TEXT:
━━━━━━━━━━━━━━━━━━━━

Recursive mkdir

G

Greg Willits

So, I was surprised to find out that Dir.mkdir will not create all
folders in a path when more than just the last level does not exist.
Example: Dir.mkdir('/f1/f2/f3') will not create /f3 when /f2 does not
exist. I expected it to make both /f2 and /f3 to get the job done. I
expected it because the language I used most previously did do that.

After some googling I'm not finding any elegant solutions.

Obviously I could split the path at / and iterate through each folder
name in sequence with an Exists? and mkdir follow up if needed.

Is that really the only option? To do this manually?

Just curious.

-- gw
 
G

Greg Willits

Greg said:
So, I was surprised to find out that Dir.mkdir will not create all
folders in a path when more than just the last level does not exist.
Example: Dir.mkdir('/f1/f2/f3') will not create /f3 when /f2 does not
exist. I expected it to make both /f2 and /f3 to get the job done. I
expected it because the language I used most previously did do that.

After some googling I'm not finding any elegant solutions.

Obviously I could split the path at / and iterate through each folder
name in sequence with an Exists? and mkdir follow up if needed.

Is that really the only option? To do this manually?


ARGH. FileUtils.mkdir_p()

(never fails to find the answer right after posting)

-- gw
 
S

Seebs

So, I was surprised to find out that Dir.mkdir will not create all
folders in a path when more than just the last level does not exist.
Example: Dir.mkdir('/f1/f2/f3') will not create /f3 when /f2 does not
exist. I expected it to make both /f2 and /f3 to get the job done. I
expected it because the language I used most previously did do that.

After some googling I'm not finding any elegant solutions.

Obviously I could split the path at / and iterate through each folder
name in sequence with an Exists? and mkdir follow up if needed.

Is that really the only option? To do this manually?

%x{mkdir -p "#{dir}"}
?

━━━━━━━━━━━━━━━━━━━━

EXTRACTED INFORMATION:
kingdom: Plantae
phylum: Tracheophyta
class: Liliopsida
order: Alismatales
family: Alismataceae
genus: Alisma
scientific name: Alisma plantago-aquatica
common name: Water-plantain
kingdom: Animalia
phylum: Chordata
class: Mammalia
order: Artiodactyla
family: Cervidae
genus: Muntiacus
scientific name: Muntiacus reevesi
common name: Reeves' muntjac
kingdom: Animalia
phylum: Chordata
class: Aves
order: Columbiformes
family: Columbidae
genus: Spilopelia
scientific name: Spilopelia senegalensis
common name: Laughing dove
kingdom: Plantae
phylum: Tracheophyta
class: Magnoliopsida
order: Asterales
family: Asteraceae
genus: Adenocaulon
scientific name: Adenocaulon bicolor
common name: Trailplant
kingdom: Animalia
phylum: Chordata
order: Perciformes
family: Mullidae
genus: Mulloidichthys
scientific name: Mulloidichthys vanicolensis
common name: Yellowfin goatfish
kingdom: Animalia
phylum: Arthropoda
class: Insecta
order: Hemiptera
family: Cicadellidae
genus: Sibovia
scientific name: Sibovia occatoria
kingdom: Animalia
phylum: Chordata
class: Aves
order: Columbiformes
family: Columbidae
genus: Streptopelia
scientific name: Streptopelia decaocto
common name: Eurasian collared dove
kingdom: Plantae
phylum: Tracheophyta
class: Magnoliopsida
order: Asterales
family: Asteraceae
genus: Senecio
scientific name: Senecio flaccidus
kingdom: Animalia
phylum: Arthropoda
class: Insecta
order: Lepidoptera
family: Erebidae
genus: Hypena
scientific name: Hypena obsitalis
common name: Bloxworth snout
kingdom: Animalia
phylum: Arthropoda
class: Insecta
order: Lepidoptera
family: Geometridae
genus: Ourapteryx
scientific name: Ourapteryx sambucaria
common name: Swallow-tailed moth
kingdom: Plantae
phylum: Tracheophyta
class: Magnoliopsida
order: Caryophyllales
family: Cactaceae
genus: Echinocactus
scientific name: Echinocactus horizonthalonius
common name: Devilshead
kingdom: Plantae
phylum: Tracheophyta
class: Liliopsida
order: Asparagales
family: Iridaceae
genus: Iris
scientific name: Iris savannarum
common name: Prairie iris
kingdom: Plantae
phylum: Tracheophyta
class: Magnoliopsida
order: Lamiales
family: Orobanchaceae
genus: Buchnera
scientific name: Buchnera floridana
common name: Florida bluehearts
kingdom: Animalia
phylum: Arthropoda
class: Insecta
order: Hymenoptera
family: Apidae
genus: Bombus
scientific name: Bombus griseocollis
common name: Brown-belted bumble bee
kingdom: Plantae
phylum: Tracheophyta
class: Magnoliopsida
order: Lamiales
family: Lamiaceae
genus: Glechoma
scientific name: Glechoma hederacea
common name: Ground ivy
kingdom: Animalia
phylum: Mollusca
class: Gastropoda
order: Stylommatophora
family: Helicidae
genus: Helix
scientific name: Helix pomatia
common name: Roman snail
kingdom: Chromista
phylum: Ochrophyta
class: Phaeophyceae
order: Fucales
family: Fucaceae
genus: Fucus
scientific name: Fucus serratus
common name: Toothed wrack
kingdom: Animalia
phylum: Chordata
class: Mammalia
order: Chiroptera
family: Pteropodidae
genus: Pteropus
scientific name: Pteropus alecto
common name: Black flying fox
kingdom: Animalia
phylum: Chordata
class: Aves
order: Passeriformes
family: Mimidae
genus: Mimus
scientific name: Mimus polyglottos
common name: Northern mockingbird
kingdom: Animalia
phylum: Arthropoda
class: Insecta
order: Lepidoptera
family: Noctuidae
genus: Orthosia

━━━━━━━━━━━━━━━━━━━━

TASK REQUIREMENTS: In the recursive mkdir thread, restate the paragraph beginning "So, I was surprised to find out" as a short bulleted list that keeps its main facts. Work from the text by itself and leave the rows aside.

RESULT FOR THIS TASK:
- Dir.mkdir does not create every folder in a path when more than the last level is missing.
- Dir.mkdir('/f1/f2/f3') does not create /f3 when /f2 does not exist.
- The writer expected it to create both /f2 and /f3, because the language the writer had used most before did so.